Fident Capital secured $29.0MM of bridge financing for the conversion of 52-unit mixed-use multifamily asset to for-sale condos three blocks from the beach in Oceanside, CA. The borrower has decades of experience entitling, developing, and selling mixed use projects, often in partnership with the public sector. The lender, a private debt fund based out of New York, provided non-recourse financing that allowed a cash-neutral refinance of the existing debt and funding of all conversion costs.
The primary focus of the assignment was navigating the phased transition from a fully occupied multifamily asset to a for-sale business plan. Fident’s substantial cash flow analysis helped ease lenders concern of their max allowable outstanding balance on a multifamily asset against appropriate funding sources of HOA, taxes, insurance, and interest reserves from proceeds and in-place cash flow as units were vacated prior to sale.

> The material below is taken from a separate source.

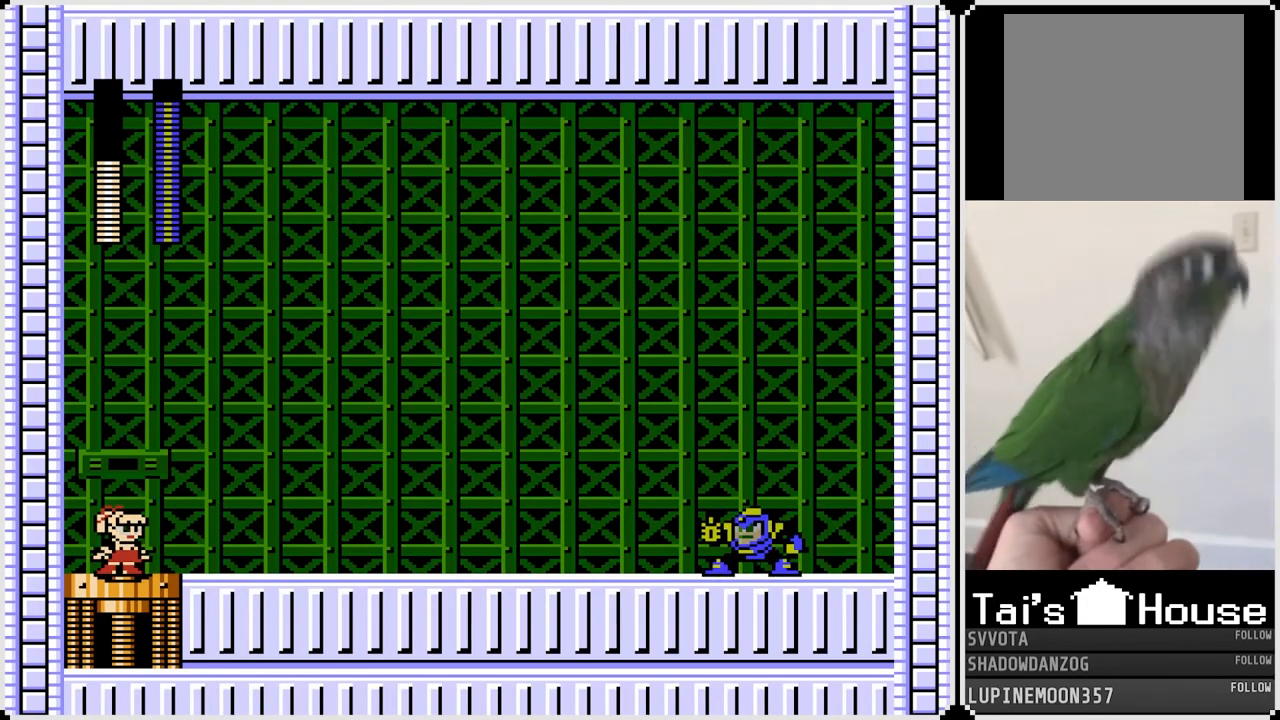
{"buttons": ["CROSS"], "left_stick": "center", "right_stick": "center", "events": [[200, "CROSS", "down"], [233, "SQUARE", "down"], [283, "CROSS", "up"], [350, "SQUARE", "up"], [433, "SQUARE", "down"], [467, "SQUARE", "up"], [500, "CROSS", "down"]]}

Despite having been originally built to condo specifications with a recorded tentative map, the mixed-use nature of the wrap-design surrounding a bifurcated parking garage as part of a Public Private Partnership with the City of Oceanside added some texture. Communicating the nature of easements, access points, and operating responsibilities that fell to the projects HOA to the lending community required special attention.
Tailwinds from the pandemic induced demographic shifts towards and up the cost of San Diego County, in addition to the material public investment in the City of Oceanside downtown area and coastal location, kept a lid on available inventory and helped provide enough market support for pro forma sales value in a rising interest rate environment that put pressure on residential buyers.
After creating a market and procuring term sheets, Fident successfully securing an attractive deal for the client in a volatile capital markets environment. The winning terms met the pro forma proceeds sought, providing a cash neutral refinance, and offered a lenient repayment structure which balanced the lenders minimum interest requirement against the sweep of net sales proceeds after reserving for taxes obligations and pro rata payment of the lenders exit fee.